Anyway, like I said I hope to do better this year although I was also thinking about making the cost/minute part of an alternative scoring. system.
Ed, I feel your pain. We read Lethlean’s rave reviews (all 3 of them) about The Argo, went there on Valentine’s night (a bad idea, I know, I know…) and it was so crap that I felt compelled to start “The Dinner Blog” to vent my anger…
http://thedinnerblog.blogspot.com/
Did you notice how Epicure call’s John Lethlean a “reviewer” rather than a “critic”?
Jamie, i know what you mean about those review trifectas he does. I’ve recently painted my toenails blue and grown a beard as a disguise but don’t know if I can keep it up much longer – not that anyone knows me anyway.
I dined at Three, One, Two last week and had an equally bad experience. In fact all four of us did! Service aside (which was good), the food was substandard, with my main equal to that of what would have been served down at the local bingo hall – no joke!
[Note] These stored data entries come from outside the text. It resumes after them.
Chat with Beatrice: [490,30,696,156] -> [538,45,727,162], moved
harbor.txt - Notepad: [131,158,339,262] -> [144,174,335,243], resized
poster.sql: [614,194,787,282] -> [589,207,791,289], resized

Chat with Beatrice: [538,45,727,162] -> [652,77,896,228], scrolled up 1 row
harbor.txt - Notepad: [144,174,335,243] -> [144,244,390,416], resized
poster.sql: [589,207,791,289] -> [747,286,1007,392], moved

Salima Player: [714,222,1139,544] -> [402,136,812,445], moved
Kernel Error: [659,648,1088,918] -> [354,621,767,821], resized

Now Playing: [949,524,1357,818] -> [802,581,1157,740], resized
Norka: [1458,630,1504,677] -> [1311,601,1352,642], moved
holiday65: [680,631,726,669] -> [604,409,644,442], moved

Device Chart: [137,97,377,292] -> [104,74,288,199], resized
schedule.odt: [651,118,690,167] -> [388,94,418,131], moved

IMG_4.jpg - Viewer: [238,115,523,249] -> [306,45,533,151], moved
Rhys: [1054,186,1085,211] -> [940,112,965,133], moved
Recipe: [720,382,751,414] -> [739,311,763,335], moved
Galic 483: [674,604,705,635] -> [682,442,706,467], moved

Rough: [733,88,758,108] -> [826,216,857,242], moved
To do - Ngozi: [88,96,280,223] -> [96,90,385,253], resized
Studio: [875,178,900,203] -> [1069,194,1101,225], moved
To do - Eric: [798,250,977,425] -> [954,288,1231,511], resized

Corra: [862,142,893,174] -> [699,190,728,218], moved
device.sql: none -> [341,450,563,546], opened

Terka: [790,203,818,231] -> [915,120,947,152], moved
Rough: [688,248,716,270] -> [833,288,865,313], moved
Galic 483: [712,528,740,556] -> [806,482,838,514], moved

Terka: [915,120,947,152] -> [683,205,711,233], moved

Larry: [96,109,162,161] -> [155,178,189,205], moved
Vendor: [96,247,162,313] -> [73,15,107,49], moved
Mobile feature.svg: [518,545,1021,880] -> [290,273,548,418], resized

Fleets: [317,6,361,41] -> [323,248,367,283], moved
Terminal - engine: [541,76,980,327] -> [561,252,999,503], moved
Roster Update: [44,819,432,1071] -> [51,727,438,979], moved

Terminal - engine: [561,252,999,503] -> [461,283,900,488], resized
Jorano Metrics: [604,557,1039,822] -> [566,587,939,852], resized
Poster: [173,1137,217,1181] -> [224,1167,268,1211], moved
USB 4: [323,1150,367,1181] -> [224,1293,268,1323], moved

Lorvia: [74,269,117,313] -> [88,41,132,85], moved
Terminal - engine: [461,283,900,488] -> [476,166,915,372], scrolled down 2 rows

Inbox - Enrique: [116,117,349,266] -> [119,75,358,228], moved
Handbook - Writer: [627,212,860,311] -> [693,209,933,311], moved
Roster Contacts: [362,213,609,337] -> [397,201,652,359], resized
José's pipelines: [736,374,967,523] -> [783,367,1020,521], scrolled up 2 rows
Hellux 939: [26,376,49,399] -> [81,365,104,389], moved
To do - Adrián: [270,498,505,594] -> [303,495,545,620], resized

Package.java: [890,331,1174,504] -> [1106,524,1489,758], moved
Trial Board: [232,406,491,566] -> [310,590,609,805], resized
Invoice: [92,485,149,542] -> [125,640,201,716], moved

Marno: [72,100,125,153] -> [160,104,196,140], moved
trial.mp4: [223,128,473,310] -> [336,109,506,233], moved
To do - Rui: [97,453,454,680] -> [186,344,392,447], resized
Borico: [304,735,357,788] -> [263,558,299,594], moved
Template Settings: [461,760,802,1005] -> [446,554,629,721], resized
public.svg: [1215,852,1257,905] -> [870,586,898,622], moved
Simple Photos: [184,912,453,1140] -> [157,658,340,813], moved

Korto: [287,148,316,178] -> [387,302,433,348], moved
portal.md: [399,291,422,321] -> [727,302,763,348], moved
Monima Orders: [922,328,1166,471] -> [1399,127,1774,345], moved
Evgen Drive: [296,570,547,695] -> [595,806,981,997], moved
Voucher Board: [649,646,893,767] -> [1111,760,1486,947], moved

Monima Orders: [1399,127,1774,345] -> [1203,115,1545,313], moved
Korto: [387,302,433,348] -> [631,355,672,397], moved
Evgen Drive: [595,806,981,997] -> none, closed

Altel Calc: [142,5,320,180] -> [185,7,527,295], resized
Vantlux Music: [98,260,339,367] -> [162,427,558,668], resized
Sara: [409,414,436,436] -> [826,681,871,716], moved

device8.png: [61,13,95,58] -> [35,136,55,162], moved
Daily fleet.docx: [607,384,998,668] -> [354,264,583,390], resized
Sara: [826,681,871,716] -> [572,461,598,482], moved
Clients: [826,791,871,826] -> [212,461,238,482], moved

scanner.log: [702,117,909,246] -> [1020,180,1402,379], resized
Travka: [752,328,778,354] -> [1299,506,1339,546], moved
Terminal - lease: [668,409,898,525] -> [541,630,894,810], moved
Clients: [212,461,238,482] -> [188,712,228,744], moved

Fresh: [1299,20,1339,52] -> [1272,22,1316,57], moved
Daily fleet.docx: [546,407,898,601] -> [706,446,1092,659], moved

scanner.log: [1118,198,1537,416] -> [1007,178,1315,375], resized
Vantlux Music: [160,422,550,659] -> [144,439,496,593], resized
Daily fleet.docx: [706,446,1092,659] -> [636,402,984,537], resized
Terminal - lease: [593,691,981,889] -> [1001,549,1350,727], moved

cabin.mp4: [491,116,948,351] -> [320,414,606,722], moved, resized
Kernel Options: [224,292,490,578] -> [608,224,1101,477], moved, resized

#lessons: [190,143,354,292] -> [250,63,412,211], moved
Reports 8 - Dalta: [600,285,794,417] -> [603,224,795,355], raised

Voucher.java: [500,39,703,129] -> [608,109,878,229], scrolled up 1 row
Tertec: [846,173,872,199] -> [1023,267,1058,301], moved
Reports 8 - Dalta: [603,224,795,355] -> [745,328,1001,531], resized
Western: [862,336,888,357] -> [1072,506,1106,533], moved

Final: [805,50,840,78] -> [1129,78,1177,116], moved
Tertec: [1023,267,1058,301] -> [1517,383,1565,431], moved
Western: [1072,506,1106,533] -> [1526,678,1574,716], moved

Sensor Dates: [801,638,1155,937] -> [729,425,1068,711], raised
I didn’t eat the meal, complained but was still charged $40 for it! I can’t believe we walked
out of there $170 a head later!
Pam,
It wasn’t that the food was bad – I thought it was delicious. It was just so small and took so long to arrive. A good restaurant manager shouldn’t charge in that circumstance where you didn’t even eat the food but a lot of Australians don’t get the whole idea of quite how far service should extend.